- Work task:
The entries that follow must be given again exactly, with the pictures excluded.
-------- Exercise materials --------
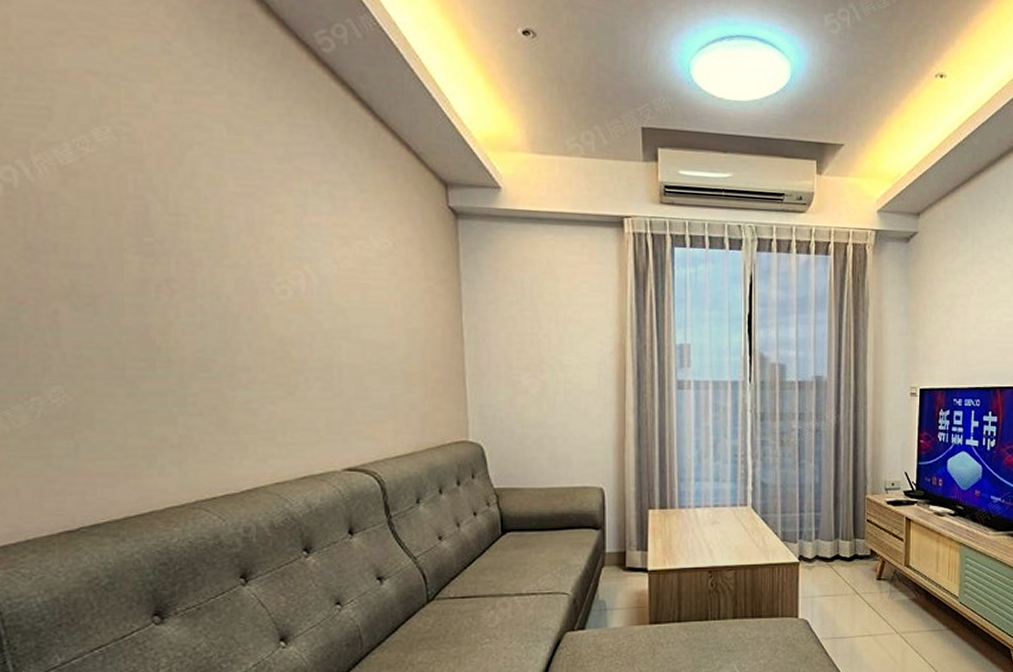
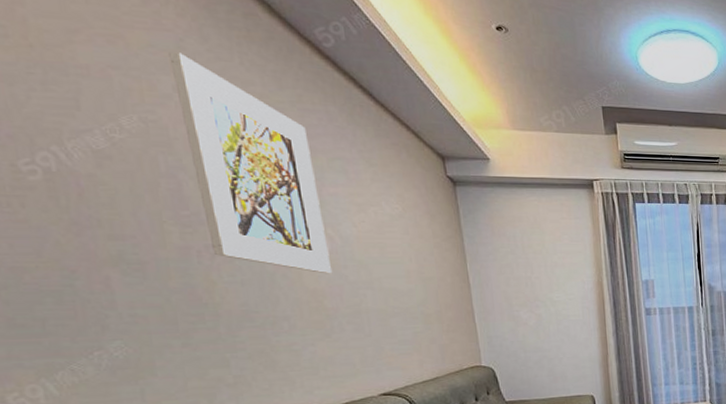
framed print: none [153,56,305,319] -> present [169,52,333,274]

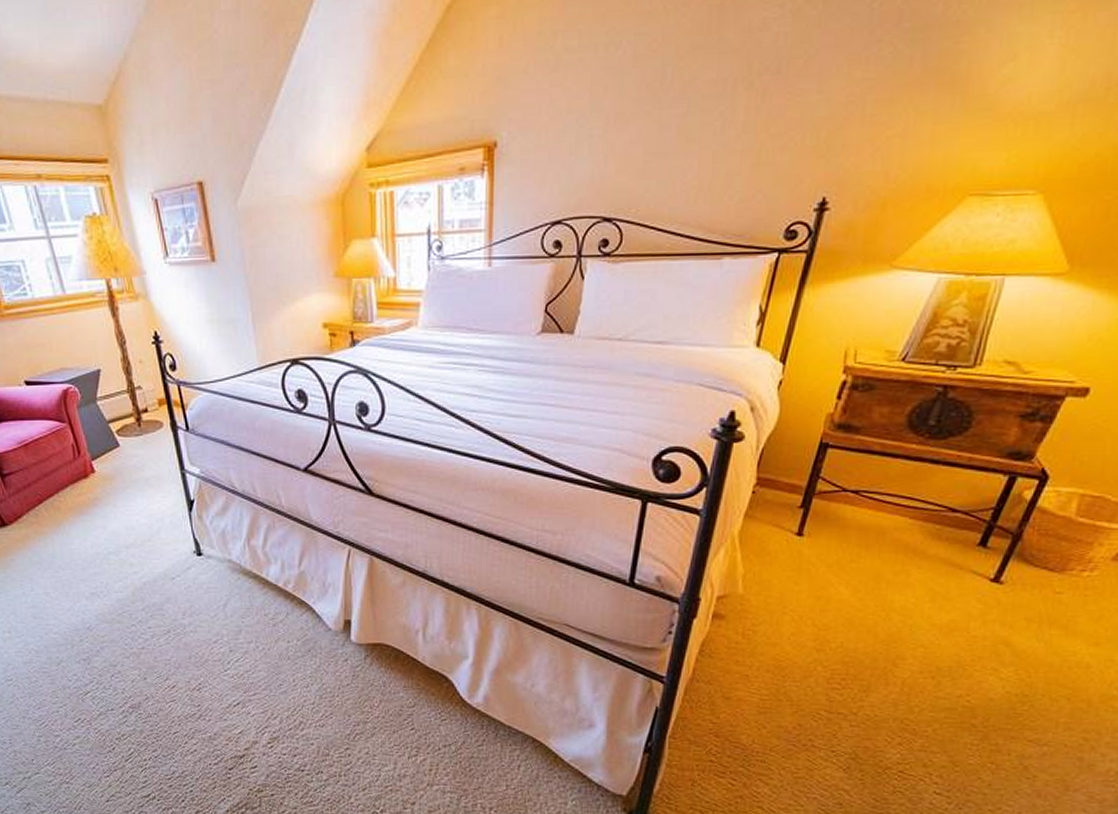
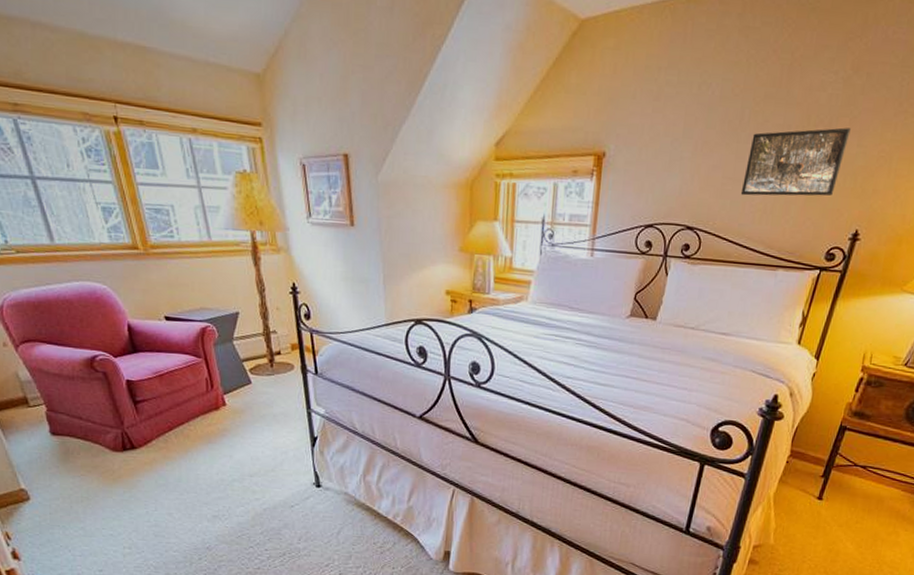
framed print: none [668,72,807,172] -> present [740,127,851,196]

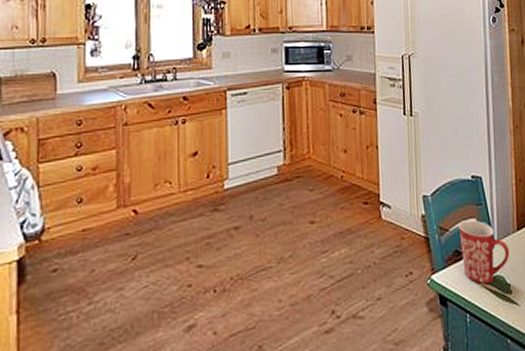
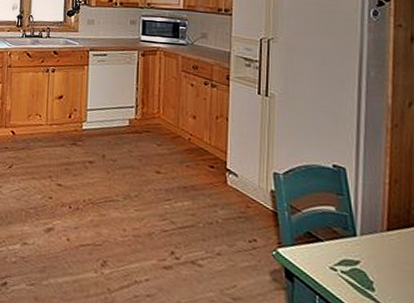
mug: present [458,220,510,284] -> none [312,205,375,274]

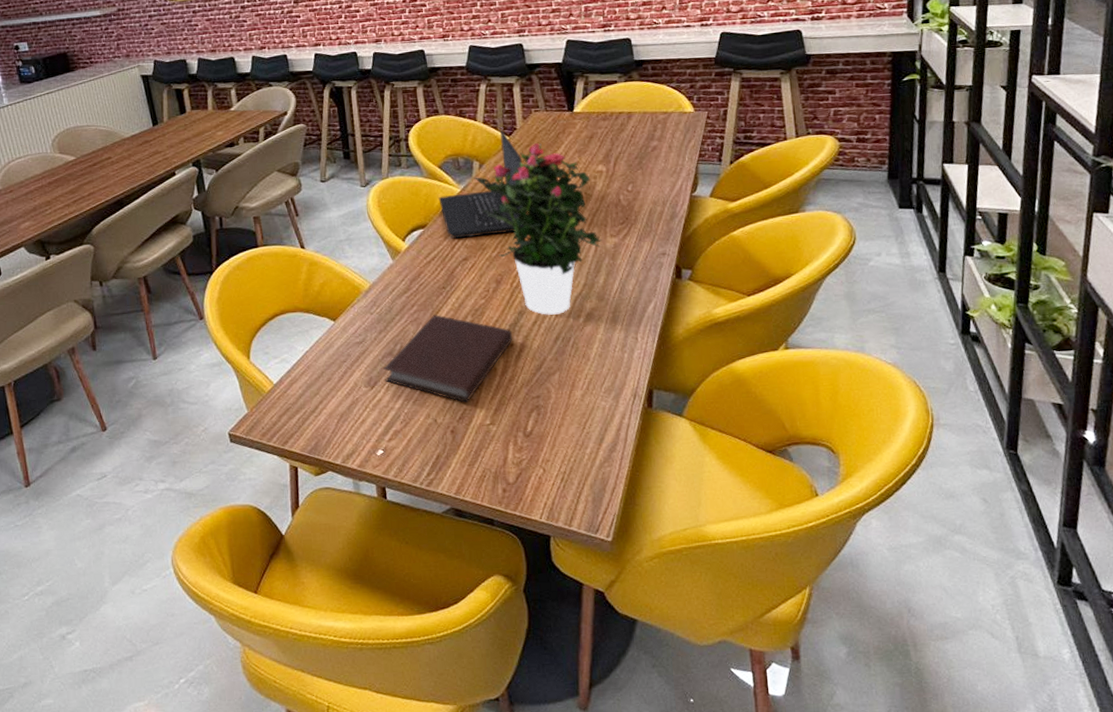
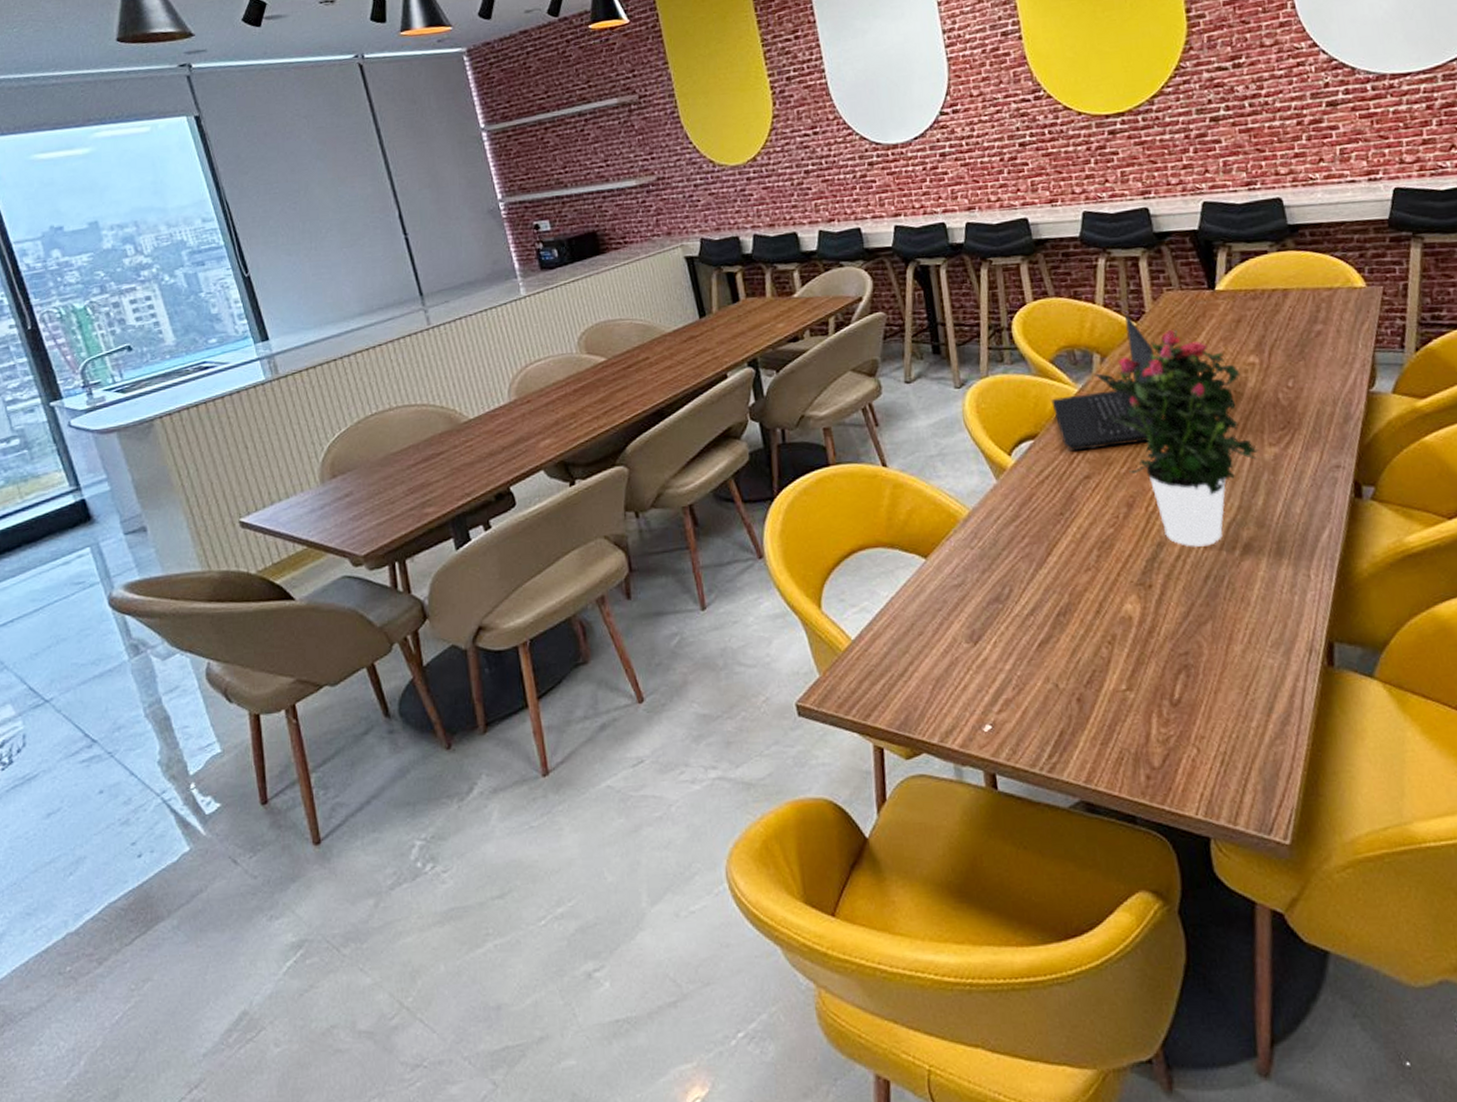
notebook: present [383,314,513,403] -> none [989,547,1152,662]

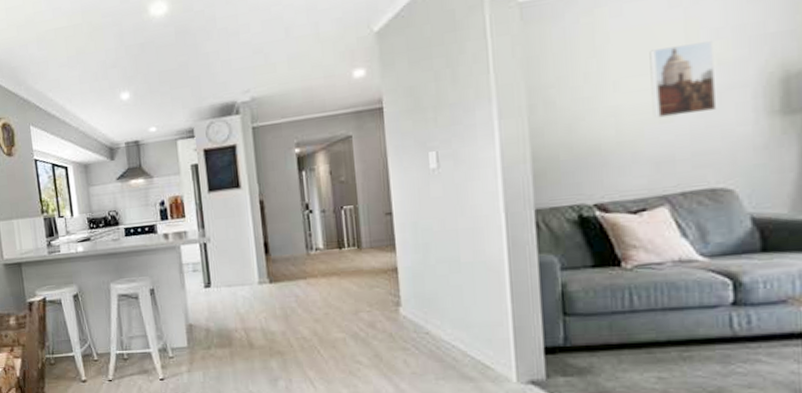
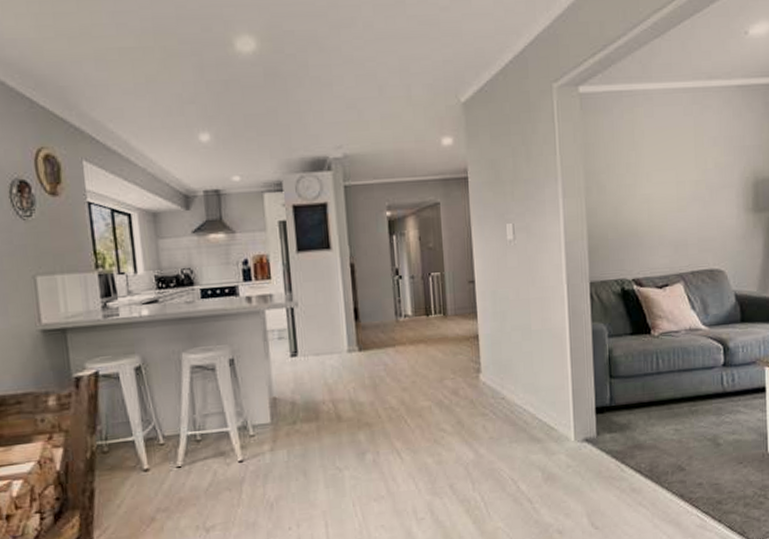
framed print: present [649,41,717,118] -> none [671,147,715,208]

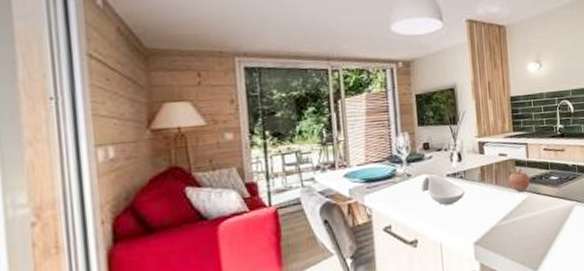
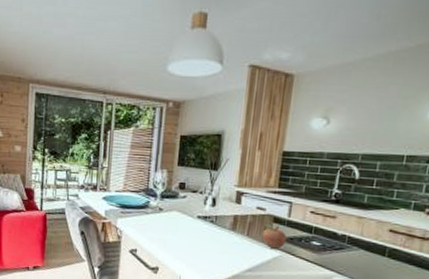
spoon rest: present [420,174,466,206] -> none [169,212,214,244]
--------
- Task response:
framed print: none [153,56,305,319] -> present [169,52,333,274]

framed print: none [668,72,807,172] -> present [740,127,851,196]

mug: present [458,220,510,284] -> none [312,205,375,274]

notebook: present [383,314,513,403] -> none [989,547,1152,662]

framed print: present [649,41,717,118] -> none [671,147,715,208]

spoon rest: present [420,174,466,206] -> none [169,212,214,244]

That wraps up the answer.